▸ **Directions for this task**
Go to the line that contains "प्रचण्डको जोड छ" and transcribe from there to the end of the entries, that line and the last one included.

▸ **Record excerpts**
--------------------

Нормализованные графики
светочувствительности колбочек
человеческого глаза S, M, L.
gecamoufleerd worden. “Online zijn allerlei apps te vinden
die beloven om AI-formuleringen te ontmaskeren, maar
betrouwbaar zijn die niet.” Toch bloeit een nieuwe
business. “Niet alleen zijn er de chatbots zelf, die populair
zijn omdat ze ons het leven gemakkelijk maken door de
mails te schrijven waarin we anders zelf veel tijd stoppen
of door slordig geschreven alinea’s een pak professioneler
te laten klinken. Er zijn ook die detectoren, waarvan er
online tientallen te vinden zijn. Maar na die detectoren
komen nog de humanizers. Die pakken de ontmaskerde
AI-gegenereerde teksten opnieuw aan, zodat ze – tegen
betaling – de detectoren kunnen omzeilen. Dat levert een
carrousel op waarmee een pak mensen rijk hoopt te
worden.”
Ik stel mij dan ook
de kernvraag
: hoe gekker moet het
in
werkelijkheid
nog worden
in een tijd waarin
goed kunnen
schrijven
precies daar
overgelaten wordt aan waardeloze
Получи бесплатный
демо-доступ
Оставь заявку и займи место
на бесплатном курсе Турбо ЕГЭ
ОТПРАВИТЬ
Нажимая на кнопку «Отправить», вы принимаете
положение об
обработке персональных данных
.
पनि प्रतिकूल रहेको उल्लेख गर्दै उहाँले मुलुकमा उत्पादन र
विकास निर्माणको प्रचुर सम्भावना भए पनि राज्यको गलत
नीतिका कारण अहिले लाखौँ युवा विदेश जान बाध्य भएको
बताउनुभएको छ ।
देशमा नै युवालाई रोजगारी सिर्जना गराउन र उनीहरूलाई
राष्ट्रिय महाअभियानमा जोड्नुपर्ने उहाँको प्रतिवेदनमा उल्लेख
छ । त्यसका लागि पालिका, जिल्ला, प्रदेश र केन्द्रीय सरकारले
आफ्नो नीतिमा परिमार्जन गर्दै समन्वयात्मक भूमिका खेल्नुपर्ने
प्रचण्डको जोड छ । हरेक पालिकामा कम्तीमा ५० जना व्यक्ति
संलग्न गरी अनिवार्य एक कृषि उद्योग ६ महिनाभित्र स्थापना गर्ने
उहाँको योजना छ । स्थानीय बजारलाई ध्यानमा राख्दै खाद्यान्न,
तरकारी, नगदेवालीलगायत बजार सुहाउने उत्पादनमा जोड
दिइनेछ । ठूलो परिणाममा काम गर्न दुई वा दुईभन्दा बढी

--------------------

▸ **Output for this exercise**
प्रचण्डको जोड छ । हरेक पालिकामा कम्तीमा ५० जना व्यक्ति
संलग्न गरी अनिवार्य एक कृषि उद्योग ६ महिनाभित्र स्थापना गर्ने
उहाँको योजना छ । स्थानीय बजारलाई ध्यानमा राख्दै खाद्यान्न,
तरकारी, नगदेवालीलगायत बजार सुहाउने उत्पादनमा जोड
दिइनेछ । ठूलो परिणाममा काम गर्न दुई वा दुईभन्दा बढी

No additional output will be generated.